3.3 Dead Lithium Activation Strategy
The generation and accumulation of dead lithium are difficult to eliminate, so it is of great significance to develop effective strategies for processing the generated dead lithium. As mentioned earlier, dead lithium is composed of a failed SEI film shell and metal lithium fragments. Further research has also found that the SEI film contains a large amount of non-conductive nano lithium oxide, which blocks the electronic pathway between the metal lithium fragments and the electrode. To eliminate the ineffective SEI film shell, some reactive substances can be introduced. For example, using iodine mediator as a "dead lithium activator" can spontaneously react with metal lithium fragments in the "dead lithium" and Li2O in the SEI film during battery cycling, converting the dead lithium into soluble lithium iodide and lithium iodate [Figure 8 (a)]; As a "lithium carrier", lithium iodide can migrate to the positive electrode side under the action of concentration gradient and be oxidized by the charged positive electrode material, and the lithium ions are recovered and stored; The O18 isotope tracing experiment confirmed that lithium iodate, as an "oxygen carrier," can transport Li2O from dead lithium to the surface of active lithium and effectively passivate and protect it.
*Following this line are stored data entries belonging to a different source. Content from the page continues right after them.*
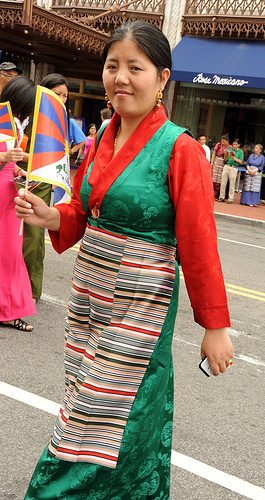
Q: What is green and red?
A: Woman's outfit.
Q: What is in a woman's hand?
A: Flag.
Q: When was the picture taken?
A: Daytime.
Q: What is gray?
A: The street.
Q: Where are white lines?
A: On the street.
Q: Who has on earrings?
A: The woman.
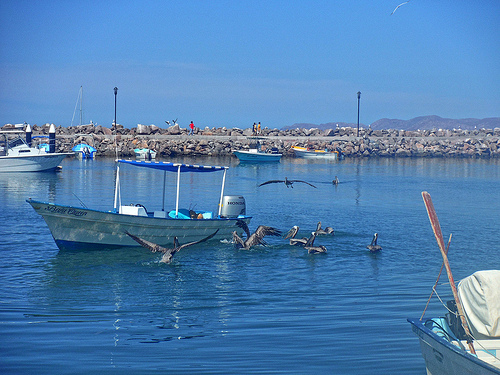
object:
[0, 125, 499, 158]
beach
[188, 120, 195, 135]
person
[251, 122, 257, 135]
person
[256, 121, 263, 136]
person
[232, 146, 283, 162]
boat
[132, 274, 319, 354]
ripples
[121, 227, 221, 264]
bird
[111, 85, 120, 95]
street lamp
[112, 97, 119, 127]
pole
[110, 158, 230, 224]
canopy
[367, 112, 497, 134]
mountain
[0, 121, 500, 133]
horizon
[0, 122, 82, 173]
boat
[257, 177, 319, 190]
pelican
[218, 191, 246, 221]
motor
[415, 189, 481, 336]
oar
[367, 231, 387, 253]
birds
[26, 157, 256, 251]
boat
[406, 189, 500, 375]
boat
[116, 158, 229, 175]
roof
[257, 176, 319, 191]
bird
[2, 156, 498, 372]
water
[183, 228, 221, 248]
wing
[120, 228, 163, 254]
wing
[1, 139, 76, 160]
dock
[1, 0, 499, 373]
air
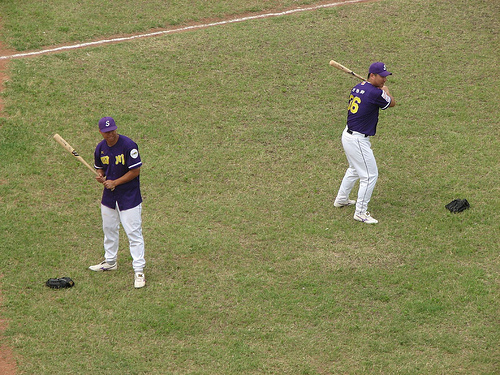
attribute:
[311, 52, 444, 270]
player — male, tall, brunette, blue, white, uniformed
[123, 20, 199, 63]
line — white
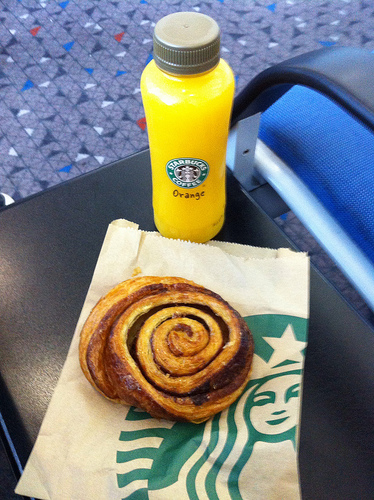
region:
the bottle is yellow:
[136, 44, 239, 241]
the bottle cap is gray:
[137, 8, 231, 79]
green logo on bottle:
[161, 149, 208, 187]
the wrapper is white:
[20, 201, 319, 498]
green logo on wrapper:
[6, 206, 323, 497]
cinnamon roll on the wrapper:
[74, 276, 291, 435]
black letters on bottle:
[159, 179, 214, 205]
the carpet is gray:
[4, 6, 372, 202]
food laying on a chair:
[1, 29, 372, 498]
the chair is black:
[1, 36, 372, 496]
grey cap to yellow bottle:
[148, 8, 223, 74]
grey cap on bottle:
[148, 11, 218, 76]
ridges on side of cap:
[167, 45, 197, 65]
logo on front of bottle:
[157, 157, 214, 196]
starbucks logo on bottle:
[164, 157, 209, 193]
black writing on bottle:
[172, 189, 207, 201]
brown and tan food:
[92, 267, 239, 428]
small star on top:
[261, 318, 311, 375]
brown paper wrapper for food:
[258, 250, 305, 318]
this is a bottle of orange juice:
[128, 10, 277, 236]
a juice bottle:
[128, 13, 279, 256]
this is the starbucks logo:
[153, 145, 225, 193]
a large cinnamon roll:
[73, 255, 264, 427]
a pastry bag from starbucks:
[3, 221, 339, 498]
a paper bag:
[1, 225, 342, 497]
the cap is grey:
[133, 6, 239, 74]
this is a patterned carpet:
[22, 10, 144, 109]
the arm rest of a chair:
[241, 6, 372, 181]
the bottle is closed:
[121, 0, 265, 263]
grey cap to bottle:
[155, 1, 223, 70]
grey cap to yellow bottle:
[155, 5, 222, 75]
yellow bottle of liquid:
[154, 67, 235, 250]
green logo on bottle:
[155, 146, 215, 207]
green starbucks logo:
[159, 156, 210, 203]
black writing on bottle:
[161, 182, 206, 206]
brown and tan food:
[108, 278, 247, 401]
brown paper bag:
[216, 244, 303, 305]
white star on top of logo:
[260, 321, 307, 372]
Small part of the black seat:
[330, 403, 372, 439]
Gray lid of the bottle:
[155, 11, 216, 51]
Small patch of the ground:
[40, 30, 100, 89]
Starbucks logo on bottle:
[164, 154, 208, 186]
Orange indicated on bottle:
[171, 187, 206, 201]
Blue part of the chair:
[322, 143, 354, 184]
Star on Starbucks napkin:
[263, 320, 305, 367]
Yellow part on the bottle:
[178, 112, 199, 132]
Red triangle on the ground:
[113, 29, 127, 45]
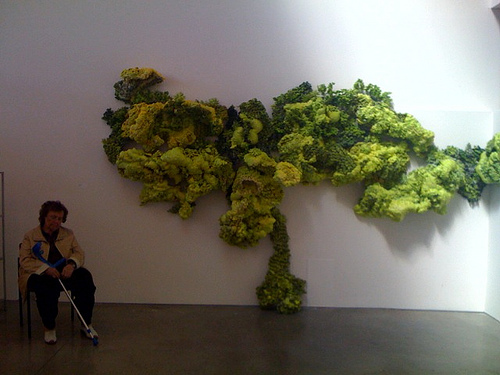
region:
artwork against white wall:
[98, 23, 493, 309]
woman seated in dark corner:
[1, 137, 103, 357]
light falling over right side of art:
[340, 10, 492, 315]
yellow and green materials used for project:
[95, 42, 495, 312]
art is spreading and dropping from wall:
[96, 41, 491, 311]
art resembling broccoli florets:
[95, 40, 490, 315]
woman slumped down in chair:
[10, 185, 105, 350]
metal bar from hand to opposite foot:
[15, 190, 120, 350]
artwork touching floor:
[235, 215, 320, 325]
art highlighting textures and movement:
[97, 41, 492, 306]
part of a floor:
[439, 334, 463, 342]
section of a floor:
[256, 351, 274, 358]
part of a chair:
[29, 309, 32, 320]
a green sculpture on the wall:
[251, 145, 288, 176]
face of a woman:
[53, 210, 64, 226]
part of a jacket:
[39, 245, 44, 250]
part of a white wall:
[409, 217, 457, 289]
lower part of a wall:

                                                      

This strategy not only effectively solves the problem of "dead lithium" and achieves its recycling, but also reduces the gas production of the battery and suppresses dendrite growth, significantly improving the cycling stability of the battery. The preparation of iodine based sustained-release carbon capsules can be further applied in button full cell and 0.5Ah soft pack batteries [Figure 8 (b), (c)]. In addition to elemental iodine, metal iodide can also serve as a dead lithium activator and alleviate the corrosion of lithium by iodine mediators to some extent [Figure 8 (d), (e)]; In addition, the dead lithium activation strategy is also applicable in solid-state polymer metal lithium batteries, which can significantly improve battery life and cycle stability.
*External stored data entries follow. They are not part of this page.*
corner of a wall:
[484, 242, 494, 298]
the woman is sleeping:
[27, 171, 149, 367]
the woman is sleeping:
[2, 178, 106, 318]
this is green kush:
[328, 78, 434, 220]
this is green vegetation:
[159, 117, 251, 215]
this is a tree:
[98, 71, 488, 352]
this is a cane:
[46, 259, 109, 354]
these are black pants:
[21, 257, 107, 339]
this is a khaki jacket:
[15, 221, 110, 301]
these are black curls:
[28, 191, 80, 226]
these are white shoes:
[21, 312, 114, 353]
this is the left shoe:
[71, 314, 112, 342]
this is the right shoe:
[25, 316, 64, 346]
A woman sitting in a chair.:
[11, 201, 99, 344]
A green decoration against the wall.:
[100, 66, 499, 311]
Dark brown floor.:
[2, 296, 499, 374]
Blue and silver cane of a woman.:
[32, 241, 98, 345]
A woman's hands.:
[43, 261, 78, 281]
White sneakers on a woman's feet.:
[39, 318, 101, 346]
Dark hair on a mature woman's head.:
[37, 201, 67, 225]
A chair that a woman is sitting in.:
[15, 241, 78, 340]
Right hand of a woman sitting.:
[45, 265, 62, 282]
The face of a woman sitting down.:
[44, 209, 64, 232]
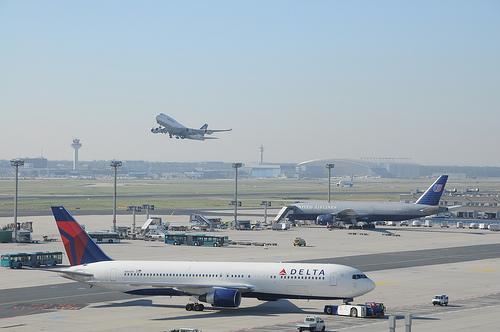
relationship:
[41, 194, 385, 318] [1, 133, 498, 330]
airplane parked at airport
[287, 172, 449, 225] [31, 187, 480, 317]
airplane parked at airport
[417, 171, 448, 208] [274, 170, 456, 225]
tail of airplane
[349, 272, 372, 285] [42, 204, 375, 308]
cockpit of airplane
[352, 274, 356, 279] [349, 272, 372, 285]
window on cockpit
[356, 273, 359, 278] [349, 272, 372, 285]
window on cockpit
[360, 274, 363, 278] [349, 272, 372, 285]
window on cockpit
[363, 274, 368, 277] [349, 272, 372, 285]
window on cockpit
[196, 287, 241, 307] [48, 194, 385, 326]
engine of airplane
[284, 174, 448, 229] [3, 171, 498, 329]
airplane sitting at airport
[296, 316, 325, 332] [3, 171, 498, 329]
vehicle used at airport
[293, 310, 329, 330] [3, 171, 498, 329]
vehicle used at airport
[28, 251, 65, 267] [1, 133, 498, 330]
vehicle used at airport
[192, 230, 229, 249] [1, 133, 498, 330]
vehicle used at airport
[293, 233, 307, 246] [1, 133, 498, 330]
vehicle used at airport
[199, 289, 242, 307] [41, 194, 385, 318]
engine of airplane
3.4 Dead lithium suppression in solid-state battery systems
In solid-state battery systems, there is also the problem of dead lithium. Whether it is a polymer electrolyte system or an inorganic solid electrolyte, due to the side reactions between lithium and the electrolyte, a large number of by-products with poor ion conductivity and good electronic conductivity will be generated at the interface, seriously deteriorating the stability and ion transport capacity of the interface, reducing the charging and discharging efficiency of the battery, and inducing the loss of active lithium. In addition, due to the abundance of grain boundaries and the inherent electronic conductivity of solid electrolytes, lithium ions will directly deposit at the grain boundaries, inducing dendrite growth, resulting in loss of active lithium and battery short circuits.
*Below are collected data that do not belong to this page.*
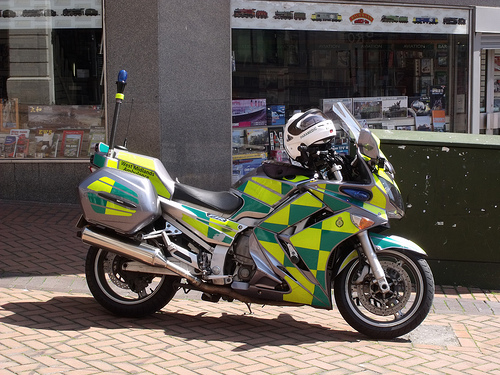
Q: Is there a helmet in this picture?
A: Yes, there is a helmet.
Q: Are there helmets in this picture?
A: Yes, there is a helmet.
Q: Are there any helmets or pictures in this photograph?
A: Yes, there is a helmet.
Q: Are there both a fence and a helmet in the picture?
A: No, there is a helmet but no fences.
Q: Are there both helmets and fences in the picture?
A: No, there is a helmet but no fences.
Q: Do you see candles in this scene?
A: No, there are no candles.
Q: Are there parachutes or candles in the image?
A: No, there are no candles or parachutes.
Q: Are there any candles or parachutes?
A: No, there are no candles or parachutes.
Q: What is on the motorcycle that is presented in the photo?
A: The helmet is on the motorcycle.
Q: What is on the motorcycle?
A: The helmet is on the motorcycle.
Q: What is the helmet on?
A: The helmet is on the motorbike.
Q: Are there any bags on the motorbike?
A: No, there is a helmet on the motorbike.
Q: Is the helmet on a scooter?
A: No, the helmet is on the motorcycle.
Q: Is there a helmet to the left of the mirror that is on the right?
A: Yes, there is a helmet to the left of the mirror.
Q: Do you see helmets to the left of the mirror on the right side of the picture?
A: Yes, there is a helmet to the left of the mirror.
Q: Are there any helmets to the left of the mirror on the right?
A: Yes, there is a helmet to the left of the mirror.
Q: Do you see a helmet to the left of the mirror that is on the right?
A: Yes, there is a helmet to the left of the mirror.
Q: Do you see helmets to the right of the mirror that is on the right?
A: No, the helmet is to the left of the mirror.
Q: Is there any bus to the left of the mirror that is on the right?
A: No, there is a helmet to the left of the mirror.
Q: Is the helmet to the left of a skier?
A: No, the helmet is to the left of a mirror.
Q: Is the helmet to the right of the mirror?
A: No, the helmet is to the left of the mirror.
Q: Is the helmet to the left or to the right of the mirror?
A: The helmet is to the left of the mirror.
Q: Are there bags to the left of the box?
A: No, there is a helmet to the left of the box.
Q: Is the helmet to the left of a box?
A: Yes, the helmet is to the left of a box.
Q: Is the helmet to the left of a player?
A: No, the helmet is to the left of a box.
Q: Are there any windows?
A: Yes, there is a window.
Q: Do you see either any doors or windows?
A: Yes, there is a window.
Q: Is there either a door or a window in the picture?
A: Yes, there is a window.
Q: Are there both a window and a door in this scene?
A: Yes, there are both a window and a door.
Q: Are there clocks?
A: No, there are no clocks.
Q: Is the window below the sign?
A: Yes, the window is below the sign.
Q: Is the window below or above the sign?
A: The window is below the sign.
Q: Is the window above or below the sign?
A: The window is below the sign.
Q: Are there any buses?
A: No, there are no buses.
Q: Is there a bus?
A: No, there are no buses.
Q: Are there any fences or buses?
A: No, there are no buses or fences.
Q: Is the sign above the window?
A: Yes, the sign is above the window.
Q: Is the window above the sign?
A: No, the sign is above the window.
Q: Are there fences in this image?
A: No, there are no fences.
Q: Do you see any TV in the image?
A: No, there are no televisions.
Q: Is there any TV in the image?
A: No, there are no televisions.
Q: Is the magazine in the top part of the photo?
A: Yes, the magazine is in the top of the image.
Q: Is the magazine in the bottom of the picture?
A: No, the magazine is in the top of the image.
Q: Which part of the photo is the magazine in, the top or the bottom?
A: The magazine is in the top of the image.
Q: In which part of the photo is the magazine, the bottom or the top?
A: The magazine is in the top of the image.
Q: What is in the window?
A: The magazine is in the window.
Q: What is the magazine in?
A: The magazine is in the window.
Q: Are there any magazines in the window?
A: Yes, there is a magazine in the window.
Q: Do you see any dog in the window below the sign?
A: No, there is a magazine in the window.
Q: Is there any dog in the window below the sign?
A: No, there is a magazine in the window.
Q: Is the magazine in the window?
A: Yes, the magazine is in the window.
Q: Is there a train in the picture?
A: Yes, there is a train.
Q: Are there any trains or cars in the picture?
A: Yes, there is a train.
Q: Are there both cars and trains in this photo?
A: No, there is a train but no cars.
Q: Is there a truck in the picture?
A: No, there are no trucks.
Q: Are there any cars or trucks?
A: No, there are no trucks or cars.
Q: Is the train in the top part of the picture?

Optimizing electrolyte engineering can alleviate the generation and accumulation of dead lithium in solid-state battery systems: ① External conductive interface construction. Deposition of highly conductive and lithium conductive materials on the interface, such as platinum, gold, silver, etc., provides an exogenous conductive pathway for dead lithium [Figure 9 (a), (b)], allowing dead lithium to be partially reused Grain boundary modification. For example, introducing electronically insulating and ionically conductive lithium iodide into the grain boundaries of inorganic Li4SnS4 electrolyte, while stabilizing the electrolyte interface and bulk grain boundaries, effectively inhibits dendrite growth along the grain boundaries, reduces the generation of dead lithium, and can increase battery cycle life by 25 times [Figure 9 (c), (d)].